Berlin - Liegt es an den vielen Touristen? Oder an der Konjunktur, die den Berufsverkehr wachsen lässt? Die Berliner Verkehrsbetriebe (BVG) haben noch keine endgültige Erklärung dafür, warum die Fahrgastzahl im vergangenen Jahr so stark gestiegen ist. Doch eines ist wohl klar: Die S-Bahn-Krise trug dazu bei.

„Das ist unser bestes Ergebnis seit vielen Jahren“, sagte BVG-Marketingchef Wilfried Kramer. Nach der jüngsten Berechnung wurden die U-Bahnen, Busse, Straßenbahnen und Fähren der BVG im vergangenen Jahr für 936,5 Millionen Fahrten genutzt. Das sind 14,5 Millionen Fahrten mehr als im Jahr davor. So hoch wie 2011 ist die Fahrgastzahl seit Anfang der neunziger Jahre nicht mehr gewesen. Am kräftigsten hat die Berliner U-Bahn zugelegt: von 485 Millionen auf 505 Millionen Passagiere.

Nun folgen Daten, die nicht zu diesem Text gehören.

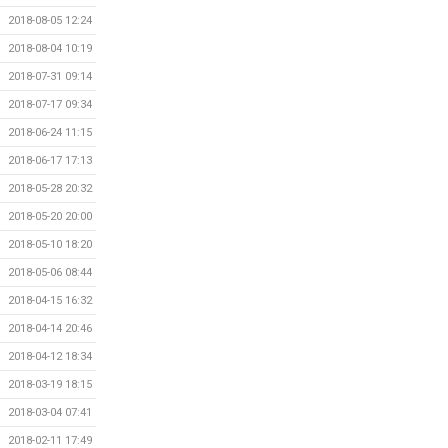
2018-08-05 12:24
2018-08-04 10:19
2018-07-31 09:14
2018-07-17 09:34
2018-06-24 11:15
2018-06-17 17:13
2018-05-28 20:32
2018-05-20 20:00
2018-05-10 18:20
2018-05-06 08:44
2018-04-15 16:32
2018-04-14 20:46
2018-04-12 18:34
2018-03-19 18:15
2018-03-04 07:41
2018-02-11 17:49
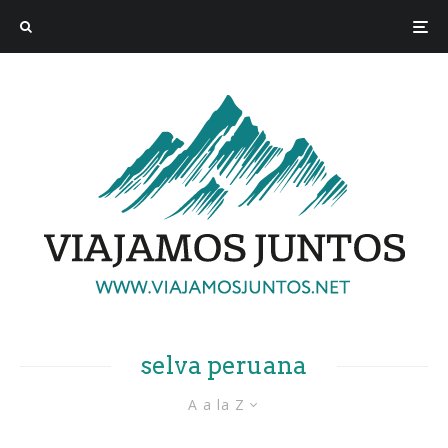
selva peruana
A a la Z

Für die Planer ist das ein Zeichen dafür, dass das Landesunternehmen weiterhin von der Krise bei der S-Bahn profitiert. Im harten Winter vor einem Jahr sind weitere Fahrgäste auf die zuverlässigere U-Bahn ausgewichen – und ihr treu geblieben.

Die Verbesserung der Wirtschaftslage wirke sich ebenfalls aus. Ein Faktor sei der Tourismus-Boom in Berlin. Zwar ist der Anteil der Touristen bei den Fahrgästen weiter gering – derzeit sind es fünf Prozent. Doch sie frequentieren den Nahverkehr intensiv: „Sie nutzen für 90 Prozent ihrer Fahrten in Berlin Busse und Bahnen“, so Kramer. Die andauernde Zunahme der Touristenzahl beeinflusst die Fahrgastzahl überdurchschnittlich stark.

„Bei uns macht sich auch positiv bemerkbar, dass in Berlin die Einwohnerzahl gestiegen und die Arbeitslosenquote gesunken ist“, sagte Kramer. Das spiegele sich in der Zahl der Stammkunden mit Abos, Firmen- oder Semestertickets wider: Sie stieg auf 322.500.

Rosig geht es der BVG dennoch nicht. Die Verschuldung ist im vergangenen Jahr um hundert Millionen Euro gewachsen – auf fast 840 Millionen Euro. Aktuell fordert die Gewerkschaft Verdi Lohnerhöhungen. Die Tarifverhandlungen wurden am gestrigen Montag erneut ergebnislos vertagt, die Gefahr eines Warnstreiks wächst. Nun plant die BVG die nächste Fahrpreiserhöhung. Dem Vernehmen nach sind als Termine der 1. August 2012 oder der 1. Januar 2013 im Gespräch.

S-Bahn-Teilausschreibung im Juli

Die S-Bahn nannte noch keine Fahrgastzahlen. Bei ihr steht ein anderes Thema im Vordergrund: Wie geht es mit ihr weiter? Der neue Senator für Stadtentwicklung, Michael Müller (SPD), kündigte wichtige Entscheidungen an. So werde der Senat in einer Woche im Amtsblatt der Europäischen Union mitteilen, welche Anforderungen die 388 neuen S-Bahn-Wagen erfüllen müssen. Als Nächstes will der Senat Mitte März über die geplante Teilausschreibung beraten – unter anderem darüber, für welche Strecken als Erstes ein neuer Verkehrsvertrag ab Ende 2017 abgeschlossen wird. Als Vorstufe soll Ende März ein Wettbewerb starten, bei dem Zugbetreiber mitteilen können, unter welchen Bedingungen sie an der Ausschreibung teilnehmen würden. Mitte Juli soll dann das 20-monatige Vergabeverfahren beginnen.

Der Senat muss noch entscheiden, ob der künftige S-Bahn-Betreiber die nötigen neuen Züge selbst kauft. Müller wäre für diese Lösung, allerdings könnte das Land die Finanzierung mit einer Bürgschaft erleichtern. Auch darüber, ob sich die BVG bewirbt, sei noch zu befinden. Dagegen hätte Müller aber „allergrößte Bedenken“. Er bestätigte, dass es bei dem einen Verfahren nicht bleibt: Nach und nach werde der gesamte S-Bahn-Betrieb in mehreren Teilen ausgeschrieben.